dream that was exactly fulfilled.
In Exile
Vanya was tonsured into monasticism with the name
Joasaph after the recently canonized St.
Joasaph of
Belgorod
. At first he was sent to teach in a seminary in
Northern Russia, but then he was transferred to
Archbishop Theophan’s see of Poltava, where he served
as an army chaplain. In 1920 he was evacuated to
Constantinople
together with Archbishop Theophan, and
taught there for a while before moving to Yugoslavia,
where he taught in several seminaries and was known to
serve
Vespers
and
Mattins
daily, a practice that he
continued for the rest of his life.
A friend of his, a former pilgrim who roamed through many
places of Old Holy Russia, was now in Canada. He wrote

━━━━

Task instructions ::
Return all the lines shown above, precisely as they stand.

Task solution ::
dream that was exactly fulfilled.
In Exile
Vanya was tonsured into monasticism with the name
Joasaph after the recently canonized St.
Joasaph of
Belgorod
. At first he was sent to teach in a seminary in
Northern Russia, but then he was transferred to
Archbishop Theophan’s see of Poltava, where he served
as an army chaplain. In 1920 he was evacuated to
Constantinople
together with Archbishop Theophan, and
taught there for a while before moving to Yugoslavia,
where he taught in several seminaries and was known to
serve
Vespers
and
Mattins
daily, a practice that he
continued for the rest of his life.
A friend of his, a former pilgrim who roamed through many
places of Old Holy Russia, was now in Canada. He wrote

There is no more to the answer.